Canada’s federal election was Oct. 21, ushering in a group of new leaders.
“We’ll start the process over again with them, and we’ll make our case and see how things go,” Jonathan Blackham, director of policy and public affairs for CTA, told Transport Topics.
Cannabis and cannabis oil became legal in Canada in October 2018. Edible products became legal in October 2019.
In the year since the legalization of recreational cannabis use, Blackham said trucking companies have had to re-examine the language in their policies on impairment. For example, a company policy prohibiting illegal drug use may need to be adjusted because cannabis is no longer an illegal drug.

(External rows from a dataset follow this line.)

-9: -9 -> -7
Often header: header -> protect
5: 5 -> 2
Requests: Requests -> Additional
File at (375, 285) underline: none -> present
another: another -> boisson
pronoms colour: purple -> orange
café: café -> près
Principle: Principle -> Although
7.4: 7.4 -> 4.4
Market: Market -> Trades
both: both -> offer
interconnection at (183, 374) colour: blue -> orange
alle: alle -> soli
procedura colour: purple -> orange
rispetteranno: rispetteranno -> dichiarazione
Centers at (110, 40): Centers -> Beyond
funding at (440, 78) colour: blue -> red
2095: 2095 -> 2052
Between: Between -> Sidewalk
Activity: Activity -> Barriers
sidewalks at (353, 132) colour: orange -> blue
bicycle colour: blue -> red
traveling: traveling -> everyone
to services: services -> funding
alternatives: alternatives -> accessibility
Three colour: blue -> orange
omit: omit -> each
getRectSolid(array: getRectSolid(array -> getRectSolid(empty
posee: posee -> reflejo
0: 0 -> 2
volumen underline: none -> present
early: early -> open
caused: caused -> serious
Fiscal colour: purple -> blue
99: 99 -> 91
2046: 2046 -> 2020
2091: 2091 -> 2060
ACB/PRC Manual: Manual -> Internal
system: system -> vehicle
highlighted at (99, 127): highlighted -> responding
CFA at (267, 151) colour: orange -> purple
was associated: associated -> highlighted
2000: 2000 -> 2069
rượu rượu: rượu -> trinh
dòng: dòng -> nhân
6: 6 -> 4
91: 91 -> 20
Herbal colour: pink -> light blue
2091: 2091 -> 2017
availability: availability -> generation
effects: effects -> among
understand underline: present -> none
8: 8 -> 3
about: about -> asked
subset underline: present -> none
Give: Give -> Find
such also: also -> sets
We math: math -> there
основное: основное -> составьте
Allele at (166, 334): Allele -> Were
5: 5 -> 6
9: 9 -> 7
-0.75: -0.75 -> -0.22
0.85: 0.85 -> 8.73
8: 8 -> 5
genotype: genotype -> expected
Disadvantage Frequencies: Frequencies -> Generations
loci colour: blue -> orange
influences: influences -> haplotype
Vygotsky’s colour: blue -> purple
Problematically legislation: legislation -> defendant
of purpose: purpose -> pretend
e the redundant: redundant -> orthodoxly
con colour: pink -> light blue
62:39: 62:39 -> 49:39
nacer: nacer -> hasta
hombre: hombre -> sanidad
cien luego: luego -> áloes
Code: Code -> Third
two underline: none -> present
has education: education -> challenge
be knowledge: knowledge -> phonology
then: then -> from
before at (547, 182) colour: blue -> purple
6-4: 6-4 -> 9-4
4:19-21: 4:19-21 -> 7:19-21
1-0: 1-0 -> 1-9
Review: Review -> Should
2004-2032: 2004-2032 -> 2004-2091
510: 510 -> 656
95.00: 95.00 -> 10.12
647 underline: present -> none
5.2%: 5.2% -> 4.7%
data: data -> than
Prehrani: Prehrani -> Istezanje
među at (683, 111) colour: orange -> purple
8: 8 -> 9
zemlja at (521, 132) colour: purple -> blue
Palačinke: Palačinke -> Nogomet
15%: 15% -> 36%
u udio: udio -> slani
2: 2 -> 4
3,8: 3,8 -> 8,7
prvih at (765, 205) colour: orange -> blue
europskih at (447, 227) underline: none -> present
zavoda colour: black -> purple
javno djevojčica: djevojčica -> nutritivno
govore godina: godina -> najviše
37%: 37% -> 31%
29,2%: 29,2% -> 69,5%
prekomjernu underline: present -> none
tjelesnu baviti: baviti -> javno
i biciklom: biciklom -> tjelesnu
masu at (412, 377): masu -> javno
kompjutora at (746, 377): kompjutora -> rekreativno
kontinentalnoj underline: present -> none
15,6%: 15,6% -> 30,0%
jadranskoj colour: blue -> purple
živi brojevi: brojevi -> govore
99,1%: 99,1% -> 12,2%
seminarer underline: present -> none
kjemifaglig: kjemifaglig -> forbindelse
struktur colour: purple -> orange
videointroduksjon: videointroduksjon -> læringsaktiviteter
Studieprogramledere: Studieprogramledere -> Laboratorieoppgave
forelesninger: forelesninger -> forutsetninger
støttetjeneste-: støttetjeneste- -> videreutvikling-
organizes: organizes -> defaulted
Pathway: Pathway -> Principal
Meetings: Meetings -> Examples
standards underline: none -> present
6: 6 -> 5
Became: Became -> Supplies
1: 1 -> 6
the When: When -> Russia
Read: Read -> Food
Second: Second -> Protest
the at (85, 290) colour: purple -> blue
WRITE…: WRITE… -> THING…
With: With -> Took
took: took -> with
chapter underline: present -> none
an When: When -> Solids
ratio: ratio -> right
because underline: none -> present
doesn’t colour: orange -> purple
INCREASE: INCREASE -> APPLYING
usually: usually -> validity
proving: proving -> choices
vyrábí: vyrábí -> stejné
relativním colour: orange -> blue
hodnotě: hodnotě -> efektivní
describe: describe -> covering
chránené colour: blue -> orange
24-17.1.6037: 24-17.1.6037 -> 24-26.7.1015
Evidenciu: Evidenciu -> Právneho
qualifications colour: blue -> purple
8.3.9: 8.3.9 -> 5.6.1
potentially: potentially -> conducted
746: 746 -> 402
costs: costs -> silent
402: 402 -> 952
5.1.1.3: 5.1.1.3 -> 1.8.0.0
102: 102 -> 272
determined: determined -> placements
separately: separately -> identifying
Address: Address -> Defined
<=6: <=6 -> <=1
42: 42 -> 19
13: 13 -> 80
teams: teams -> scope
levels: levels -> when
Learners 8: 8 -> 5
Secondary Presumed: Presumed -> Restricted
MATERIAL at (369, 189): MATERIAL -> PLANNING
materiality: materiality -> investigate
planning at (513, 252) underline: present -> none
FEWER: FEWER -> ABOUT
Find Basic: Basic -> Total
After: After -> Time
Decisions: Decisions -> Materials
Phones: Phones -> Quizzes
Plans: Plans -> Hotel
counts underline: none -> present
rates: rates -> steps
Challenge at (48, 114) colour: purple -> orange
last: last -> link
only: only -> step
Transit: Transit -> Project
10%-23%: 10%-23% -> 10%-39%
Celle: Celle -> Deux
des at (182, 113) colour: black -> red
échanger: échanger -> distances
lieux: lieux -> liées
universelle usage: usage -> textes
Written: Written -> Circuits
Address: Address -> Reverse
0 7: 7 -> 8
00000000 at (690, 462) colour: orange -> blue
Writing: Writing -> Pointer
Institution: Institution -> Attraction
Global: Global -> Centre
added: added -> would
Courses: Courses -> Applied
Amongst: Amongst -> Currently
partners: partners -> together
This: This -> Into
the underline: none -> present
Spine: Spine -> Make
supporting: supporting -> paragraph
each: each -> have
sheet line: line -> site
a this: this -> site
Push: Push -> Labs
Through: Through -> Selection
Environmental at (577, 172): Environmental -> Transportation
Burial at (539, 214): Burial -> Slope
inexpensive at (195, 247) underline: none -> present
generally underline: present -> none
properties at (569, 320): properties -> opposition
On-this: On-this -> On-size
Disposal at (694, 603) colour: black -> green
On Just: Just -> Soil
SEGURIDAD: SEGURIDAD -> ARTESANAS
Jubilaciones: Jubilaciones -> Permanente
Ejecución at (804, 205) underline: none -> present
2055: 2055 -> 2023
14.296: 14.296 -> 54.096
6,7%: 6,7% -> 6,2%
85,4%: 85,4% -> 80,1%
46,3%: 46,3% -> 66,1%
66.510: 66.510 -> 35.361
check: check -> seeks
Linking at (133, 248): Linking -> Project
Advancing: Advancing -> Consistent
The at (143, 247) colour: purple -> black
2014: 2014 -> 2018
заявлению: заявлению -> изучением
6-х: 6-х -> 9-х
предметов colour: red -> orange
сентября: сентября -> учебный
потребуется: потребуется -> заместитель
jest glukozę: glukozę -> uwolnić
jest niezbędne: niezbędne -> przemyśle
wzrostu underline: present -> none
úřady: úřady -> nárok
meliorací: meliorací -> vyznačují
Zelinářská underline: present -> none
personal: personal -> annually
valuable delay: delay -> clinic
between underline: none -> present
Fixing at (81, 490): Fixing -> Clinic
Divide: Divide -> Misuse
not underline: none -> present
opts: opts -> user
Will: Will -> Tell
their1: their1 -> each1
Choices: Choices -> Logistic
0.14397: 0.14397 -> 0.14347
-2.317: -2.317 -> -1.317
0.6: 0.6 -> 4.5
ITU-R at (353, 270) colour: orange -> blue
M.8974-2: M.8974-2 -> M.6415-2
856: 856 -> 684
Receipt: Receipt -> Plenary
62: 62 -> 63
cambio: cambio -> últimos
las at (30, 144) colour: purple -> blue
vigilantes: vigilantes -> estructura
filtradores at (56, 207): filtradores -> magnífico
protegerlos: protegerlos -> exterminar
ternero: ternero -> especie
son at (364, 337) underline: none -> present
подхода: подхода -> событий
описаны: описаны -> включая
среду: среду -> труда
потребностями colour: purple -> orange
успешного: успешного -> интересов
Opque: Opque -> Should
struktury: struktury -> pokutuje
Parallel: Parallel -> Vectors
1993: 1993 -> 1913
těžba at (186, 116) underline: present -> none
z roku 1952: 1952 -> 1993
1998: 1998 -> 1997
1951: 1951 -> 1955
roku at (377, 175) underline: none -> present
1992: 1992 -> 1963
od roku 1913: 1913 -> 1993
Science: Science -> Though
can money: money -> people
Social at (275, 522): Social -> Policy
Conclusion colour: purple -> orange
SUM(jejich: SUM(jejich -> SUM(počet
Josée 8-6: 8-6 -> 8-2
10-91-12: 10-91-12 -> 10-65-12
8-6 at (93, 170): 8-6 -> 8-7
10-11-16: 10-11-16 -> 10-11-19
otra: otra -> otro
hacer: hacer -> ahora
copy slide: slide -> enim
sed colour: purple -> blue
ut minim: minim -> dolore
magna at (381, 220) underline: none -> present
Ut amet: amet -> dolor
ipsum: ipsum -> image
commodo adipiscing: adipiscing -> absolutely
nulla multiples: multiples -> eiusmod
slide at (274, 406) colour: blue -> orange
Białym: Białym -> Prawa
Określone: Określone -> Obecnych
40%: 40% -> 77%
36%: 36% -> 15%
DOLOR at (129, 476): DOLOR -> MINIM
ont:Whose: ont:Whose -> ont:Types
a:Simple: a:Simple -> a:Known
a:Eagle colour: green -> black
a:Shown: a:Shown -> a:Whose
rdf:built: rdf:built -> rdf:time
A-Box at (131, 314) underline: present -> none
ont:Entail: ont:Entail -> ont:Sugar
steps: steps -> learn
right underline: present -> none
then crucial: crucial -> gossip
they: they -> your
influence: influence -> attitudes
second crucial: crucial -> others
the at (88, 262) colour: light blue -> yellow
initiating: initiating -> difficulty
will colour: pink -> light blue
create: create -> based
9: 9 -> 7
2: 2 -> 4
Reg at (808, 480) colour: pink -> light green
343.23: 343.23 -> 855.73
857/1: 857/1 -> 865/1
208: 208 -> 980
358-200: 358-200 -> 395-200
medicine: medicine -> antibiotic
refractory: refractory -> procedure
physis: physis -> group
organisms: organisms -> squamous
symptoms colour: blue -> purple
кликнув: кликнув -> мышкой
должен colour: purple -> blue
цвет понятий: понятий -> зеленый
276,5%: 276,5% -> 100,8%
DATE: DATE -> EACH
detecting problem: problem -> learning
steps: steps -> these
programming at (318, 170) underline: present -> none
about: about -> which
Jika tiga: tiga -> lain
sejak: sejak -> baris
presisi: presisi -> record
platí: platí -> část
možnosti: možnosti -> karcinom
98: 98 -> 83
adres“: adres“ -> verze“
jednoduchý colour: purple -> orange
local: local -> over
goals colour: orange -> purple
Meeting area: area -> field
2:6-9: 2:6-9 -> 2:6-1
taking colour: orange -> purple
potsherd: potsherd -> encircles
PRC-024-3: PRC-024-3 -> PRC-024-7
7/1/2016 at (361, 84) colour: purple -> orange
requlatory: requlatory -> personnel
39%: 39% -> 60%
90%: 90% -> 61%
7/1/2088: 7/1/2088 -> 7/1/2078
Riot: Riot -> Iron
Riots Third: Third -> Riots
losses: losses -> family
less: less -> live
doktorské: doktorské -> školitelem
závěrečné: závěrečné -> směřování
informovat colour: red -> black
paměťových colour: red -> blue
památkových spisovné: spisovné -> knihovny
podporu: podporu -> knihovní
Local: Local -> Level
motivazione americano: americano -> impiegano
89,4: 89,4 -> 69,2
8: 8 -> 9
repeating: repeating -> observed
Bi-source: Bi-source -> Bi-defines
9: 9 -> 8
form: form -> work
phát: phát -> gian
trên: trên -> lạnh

Although some companies have established drug and alcohol policies for their drivers that include parameters such as random testing, such policies are not officially required by the Canadian government.
Blackham said random testing is a good deterrent because it adds an extra layer of security.
“That’s something CTA has been calling on the Canadian government to take on to develop something that would closely mirror the U.S. regulations,” Blackham said. “When we say we want a comprehensive drug and alcohol program, really what we’re saying is employers want the ability to randomly test domestic-only drivers, which they don’t necessarily have right now.”
Domestic drivers are those who remain in Canada for their dispatches. Canadian drivers are considered part of the “U.S. driver pool” if they do business across the border. Canadian truckers who operate in the United States need to comply with the same regulations that a U.S.-based driver would.
CTA supports a zero-tolerance policy for commercial drivers, which some places, such as Blackham’s home province of Ontario, already have in place.
“Driving a commercial vehicle, we believe, strongly carries with it more responsibility,” Blackham said. “It carries with it a heightened duty to road safety. We absolutely support the toughest standards for sobriety when it comes to commercial drivers.”
The organization also supports more mobile testing resources and infrastructure for roadside cannabis testing. Blackham said Canada has approved at least two roadside oral fluid screening devices for use in the field, but deployment and effectiveness has been limited.
The Federal Motor Carrier Safety Administration established the Drug and Alcohol Clearinghouse to keep track of truck drivers’ related violations. The Clearinghouse is an online repository of data that carriers, state driver licensing agencies and law enforcement officials will be able to use to check a commercial driver license holder’s drug and alcohol violations.
Registration for the Clearinghouse opened Oct. 1. It is scheduled to go live Jan. 6.
Canadian carriers that operate in the U.S. need to comply with the Clearinghouse. Blackham said carriers that do business in the United States are still getting used to the Clearinghouse.
“They’ll find a way to work it out, and it’ll be manageable for them,” Blackham said. “Right now, it’s about education for us and making sure that folks understand it applies to Canadian fleets who operate in the U.S.”